By compiling this enormous dataset, Guo and his colleagues found that deaths from heat exposure have increased by 0.21 percent since 2000, while deaths from colder temperatures have decreased by 0.51 percent. This means that while more people are dying from heat, fewer people are dying from temperature-related causes than in the past overall, though the study projects that rising heat-related mortality rates will eventually surpass declining deaths from cold.
“In the long-term, climate change is expected to increase the mortality burden because hot-related mortality would be continuing to increase,” noted Guo, who co-led the research with Shanshan Li, a senior research fellow and deputy head of CARE at Monash University, and Qi Zhao, an epidemiologist at Shandong University in China.
This worrying increase in mortality due to hot weather is already evident as summer temperature records are broken each year by severe and extended heat waves. The Pacific Northwest heatwave at the end of June killed hundreds of people, and these intensely hot periods are projected to continue as summer reaches its peak temperatures in the Northern Hemisphere over the next two months. Meanwhile, the disastrous cold wave in Texas in February, which killed over 200 people, is one recent example of how climate change can also exacerbate cold-related mortality.
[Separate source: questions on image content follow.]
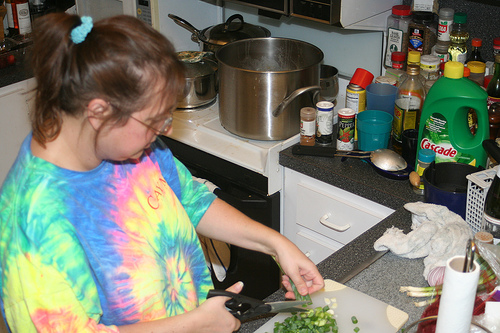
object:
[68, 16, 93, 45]
scrunchie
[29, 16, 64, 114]
hair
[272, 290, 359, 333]
vegetables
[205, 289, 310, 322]
scissors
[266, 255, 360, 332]
food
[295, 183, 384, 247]
drawer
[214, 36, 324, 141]
pot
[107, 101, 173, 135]
eyeglasses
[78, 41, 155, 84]
hair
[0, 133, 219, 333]
shirt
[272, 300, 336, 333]
onions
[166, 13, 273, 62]
pots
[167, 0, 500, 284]
kitchen supplies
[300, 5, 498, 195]
food items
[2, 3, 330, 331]
lady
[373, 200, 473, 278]
dish rag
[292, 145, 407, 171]
metal spoon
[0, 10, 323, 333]
woman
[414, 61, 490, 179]
large container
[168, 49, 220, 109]
pots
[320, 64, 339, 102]
stove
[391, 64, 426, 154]
bottle/olive oil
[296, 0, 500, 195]
spices/condiments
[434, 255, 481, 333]
paper towel/holder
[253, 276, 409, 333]
cutting board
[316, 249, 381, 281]
grey countertops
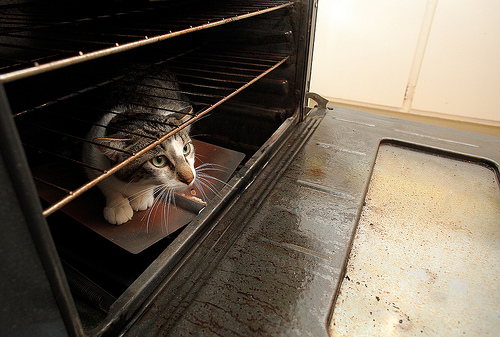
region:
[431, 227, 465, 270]
part of a glassy part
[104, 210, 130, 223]
part of the right paw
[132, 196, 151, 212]
part of the left paw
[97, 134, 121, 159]
part of the right ear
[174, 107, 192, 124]
part of the left ear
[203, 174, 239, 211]
part of some whiskers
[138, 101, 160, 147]
head of a cat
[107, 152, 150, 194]
right jaw of a cat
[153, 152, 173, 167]
right eye of a cat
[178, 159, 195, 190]
nose of a cat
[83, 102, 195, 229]
Kitty in the oven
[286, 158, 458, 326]
Greasy oven door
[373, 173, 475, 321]
Oven window splattered with grease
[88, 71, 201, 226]
Cat hiding in turned off oven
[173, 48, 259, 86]
Rack in the middle of the oven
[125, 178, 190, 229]
Long white kitty whiskers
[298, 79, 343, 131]
Hinge on opened oven door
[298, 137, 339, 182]
Brown grease splatter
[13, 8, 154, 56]
Empty upper oven rack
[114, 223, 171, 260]
Metal plate inside oven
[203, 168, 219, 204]
part of some whiskers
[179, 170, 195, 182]
nose of a cat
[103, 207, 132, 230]
right paw of a cat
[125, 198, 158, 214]
left paw of a cat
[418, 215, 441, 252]
part of a glassy part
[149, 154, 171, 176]
right eye of a cat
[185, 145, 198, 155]
left eye of a cat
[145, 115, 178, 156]
head of a cat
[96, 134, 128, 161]
right ear of a cat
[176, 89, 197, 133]
left ear of a cat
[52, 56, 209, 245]
Black and white cat with stripes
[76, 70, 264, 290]
Cat is in oven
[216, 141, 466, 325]
Oven door needs to be cleaned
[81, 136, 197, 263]
Cat has white paws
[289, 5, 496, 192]
Wall behind oven is white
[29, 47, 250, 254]
Cat under wire screen in oven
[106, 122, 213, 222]
Cats eyes are yellow green color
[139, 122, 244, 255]
Cat's whiskers are white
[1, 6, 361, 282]
Oven has 3 wire racks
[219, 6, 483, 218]
Oven door is wide open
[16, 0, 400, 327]
the cat is in the oven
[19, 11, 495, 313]
the oven door is open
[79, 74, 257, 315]
the cat is looking outside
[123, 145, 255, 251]
the cat has whiskers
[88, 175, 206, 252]
cat's paws are white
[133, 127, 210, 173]
cat's eyes are green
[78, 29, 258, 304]
the oven grills are rusty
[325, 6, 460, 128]
the wall is white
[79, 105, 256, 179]
the cat has two ears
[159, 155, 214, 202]
the nose is brown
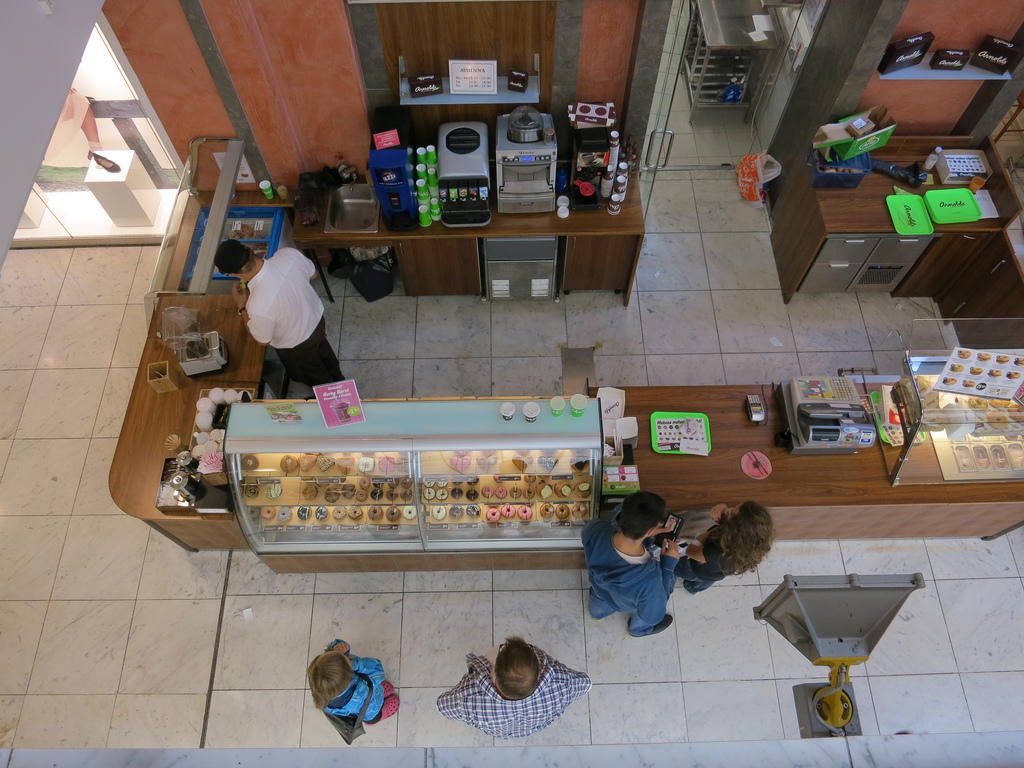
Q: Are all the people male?
A: No, they are both male and female.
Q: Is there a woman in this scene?
A: Yes, there is a woman.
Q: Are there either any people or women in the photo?
A: Yes, there is a woman.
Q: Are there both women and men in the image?
A: Yes, there are both a woman and a man.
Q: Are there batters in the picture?
A: No, there are no batters.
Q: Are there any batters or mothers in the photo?
A: No, there are no batters or mothers.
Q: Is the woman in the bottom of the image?
A: Yes, the woman is in the bottom of the image.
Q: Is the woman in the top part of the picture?
A: No, the woman is in the bottom of the image.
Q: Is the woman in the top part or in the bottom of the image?
A: The woman is in the bottom of the image.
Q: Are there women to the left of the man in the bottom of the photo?
A: Yes, there is a woman to the left of the man.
As with all aspects of the climate crisis, the risks are not even distributed, with three quarters of temperature-related deaths occurring in Asia (2.6 million deaths per year) and Africa (1.2 million deaths per year). By comparison, the team estimated an annual death rate of 835,000 in Europe each year, 173,600 in the United States, and 141,000 in South America.
The vast majority of deaths in every region are a result of exposure to cold, and Sub-Saharan Africa remains particularly vulnerable to high mortality from low temperatures, according to the study.
However, rising global temperatures have caused large drops in net mortality in other regions, especially Southeast Asia. Moreover, while an estimated 657,000 people in Europe die annually from exposure to cold, the continent also had the highest excess death rate from heat exposure of any region in the study: roughly 178,700 deaths per year due to high temperatures.
The results provide a new and expanded view of how climate change is affecting mortality rates around the globe, which is essential information for researchers and activists hoping to mitigate its worst effects in the coming decades.